Hoy los debates entre los candidatos presidenciales son una rutina. Una rutina democrática. Incluso están contemplados en la ley. Se trata, en teoría, de la confrontación de diagnósticos y programas frente a los ciudadanos que, se su pone, con ellos se forman, mal forman o ratifican sus opiniones.
Se trata de una práctica que apenas tiene 30 años. Fue durante las campañas de 1994 cuando por primera vez en la historia del país los tres principales candidatos accedieron a debatir frente a las cámaras de televisión logrando, por cierto, una enorme audiencia. El contexto lo demandaba. Y es obligado reconocer la actitud de los tres y sus partidos que con ese gesto ayudaron a aclimatar entre nosotros la convivencia/competencia de la diversidad política.
Las campañas ya habían iniciado cuando se produjo el levantamiento armado del EZLN en el primer minuto de aquel año, y con posterioridad, el 23 de marzo, fue asesinado el candidato del PRI, Luis Donaldo Colosio. El ambiente era tenso y los presagios ominosos. La violencia irrumpía en medio de un proceso comicial irradiando incertidumbre y miedo. Es difícil reconstruir aquel clima, pero lo cierto es que el debate fue una inyección de aire fresco y esperanzador en un ambiente preocupante.
Fue un eslabón —fundamental— de una cadena: primero, los “Acuerdos y compromisos” de ocho de los nueve candidatos a la presidencia y de sus respectivos partidos para construir garantías mutuas de un proceso electoral legal y legítimo y para cerrarle el paso al expediente de la violencia; luego el cese unilateral del fuego decretado por el gobierno federal el 12 de enero; seguido de la apertura de una vía de negociación entre el gobierno y el EZLN; la instalación de mesas de negociación entre los partidos y el gobierno que arrojaron cambios constitucionales y legales en materia electoral; y una serie de acuerdos en la mesa del Consejo General del IFE para generar limpieza en los comicios y certeza en sus resultados. Fue un esfuerzo concertado con un objetivo: pavimentar el método pacífico y participativo para la elección de gobiernos y representantes.

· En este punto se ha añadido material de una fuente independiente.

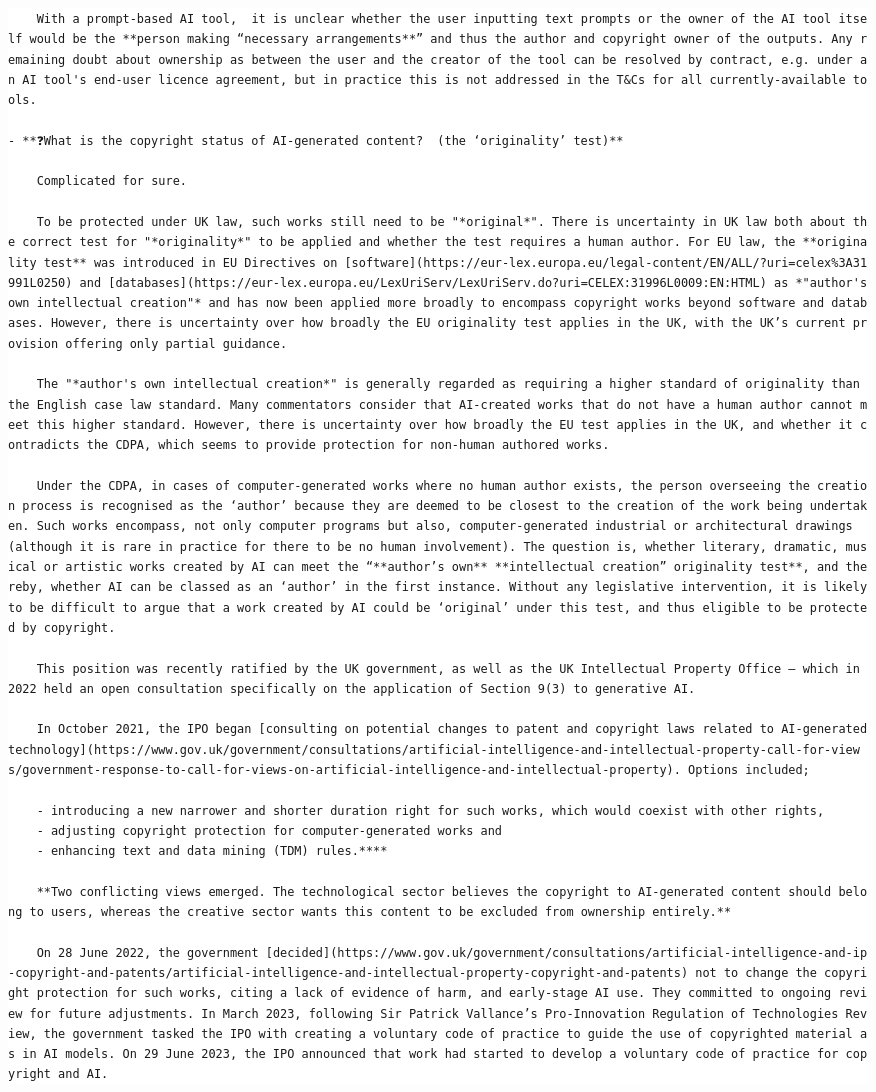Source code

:         With a prompt-based AI tool,  it is unclear whether the user inputting text prompts or the owner of the AI tool itself would be the **person making “necessary arrangements**” and thus the author and copyright owner of the outputs. Any remaining doubt about ownership as between the user and the creator of the tool can be resolved by contract, e.g. under an AI tool's end-user licence agreement, but in practice this is not addressed in the T&Cs for all currently-available tools.
        
    - **❓What is the copyright status of AI-generated content?  (the ‘originality’ test)**
        
        Complicated for sure.
        
        To be protected under UK law, such works still need to be "*original*". There is uncertainty in UK law both about the correct test for "*originality*" to be applied and whether the test requires a human author. For EU law, the **originality test** was introduced in EU Directives on [software](https://eur-lex.europa.eu/legal-content/EN/ALL/?uri=celex%3A31991L0250) and [databases](https://eur-lex.europa.eu/LexUriServ/LexUriServ.do?uri=CELEX:31996L0009:EN:HTML) as *"author's own intellectual creation"* and has now been applied more broadly to encompass copyright works beyond software and databases. However, there is uncertainty over how broadly the EU originality test applies in the UK, with the UK’s current provision offering only partial guidance.
        
        The "*author's own intellectual creation*" is generally regarded as requiring a higher standard of originality than the English case law standard. Many commentators consider that AI-created works that do not have a human author cannot meet this higher standard. However, there is uncertainty over how broadly the EU test applies in the UK, and whether it contradicts the CDPA, which seems to provide protection for non-human authored works.
        
        Under the CDPA, in cases of computer-generated works where no human author exists, the person overseeing the creation process is recognised as the ‘author’ because they are deemed to be closest to the creation of the work being undertaken. Such works encompass, not only computer programs but also, computer-generated industrial or architectural drawings (although it is rare in practice for there to be no human involvement). The question is, whether literary, dramatic, musical or artistic works created by AI can meet the “**author’s own** **intellectual creation” originality test**, and thereby, whether AI can be classed as an ‘author’ in the first instance. Without any legislative intervention, it is likely to be difficult to argue that a work created by AI could be ‘original’ under this test, and thus eligible to be protected by copyright.
        
        This position was recently ratified by the UK government, as well as the UK Intellectual Property Office – which in 2022 held an open consultation specifically on the application of Section 9(3) to generative AI.
        
        In October 2021, the IPO began [consulting on potential changes to patent and copyright laws related to AI-generated technology](https://www.gov.uk/government/consultations/artificial-intelligence-and-intellectual-property-call-for-views/government-response-to-call-for-views-on-artificial-intelligence-and-intellectual-property). Options included;
        
        - introducing a new narrower and shorter duration right for such works, which would coexist with other rights,
        - adjusting copyright protection for computer-generated works and
        - enhancing text and data mining (TDM) rules.****
        
        **Two conflicting views emerged. The technological sector believes the copyright to AI-generated content should belong to users, whereas the creative sector wants this content to be excluded from ownership entirely.**
        
        On 28 June 2022, the government [decided](https://www.gov.uk/government/consultations/artificial-intelligence-and-ip-copyright-and-patents/artificial-intelligence-and-intellectual-property-copyright-and-patents) not to change the copyright protection for such works, citing a lack of evidence of harm, and early-stage AI use. They committed to ongoing review for future adjustments. In March 2023, following Sir Patrick Vallance’s Pro-Innovation Regulation of Technologies Review, the government tasked the IPO with creating a voluntary code of practice to guide the use of copyrighted material as in AI models. On 29 June 2023, the IPO announced that work had started to develop a voluntary code of practice for copyright and AI.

En ese contexto, el 12 de mayo, en el Museo Tecnológico de la Comisión Federal de Electricidad, Ernesto Zedillo (PRI), Diego Fernández de Cevallos (PAN) y Cuauhtémoc Cárdenas (PRD), protagonizaron un debate inaugural e histórico que de alguna manera anunciaba una nueva etapa en la vida política del país: la de la coexistencia obligada y legítima de la diversidad política. Mayté Noriega fue la moderadora y a la distancia (que todo lo adelgaza e incluso olvida) es difícil comprender el muy alto significado de aquello.
El reconocimiento mutuo de los contendientes, su aparición conjunta para subrayar coincidencias y diferencias, el hacerlo de cara a los ciudadanos, anunció de forma elocuente que la diversidad política del país estaba ahí, viva y actuando, y que ningún exorcista podría terminar con ella, por lo cual era necesario reconocerla, valorarla y ofrecerle un cauce institucional para su expresión y coexistencia. Hace treinta años escribí en La Jornada: es “una señal de que la pluralidad política que cruza al país puede convivir de manera civilizada”. Y en efecto, en aquel entonces, candidatos y partidos hicieron de la necesidad, virtud. Tenemos que recuperar aquel aliento. También por necesidad. Porque nadie será capaz de alinear y comprimir a un país desigual y diverso a un solo discurso, en un solo mandato.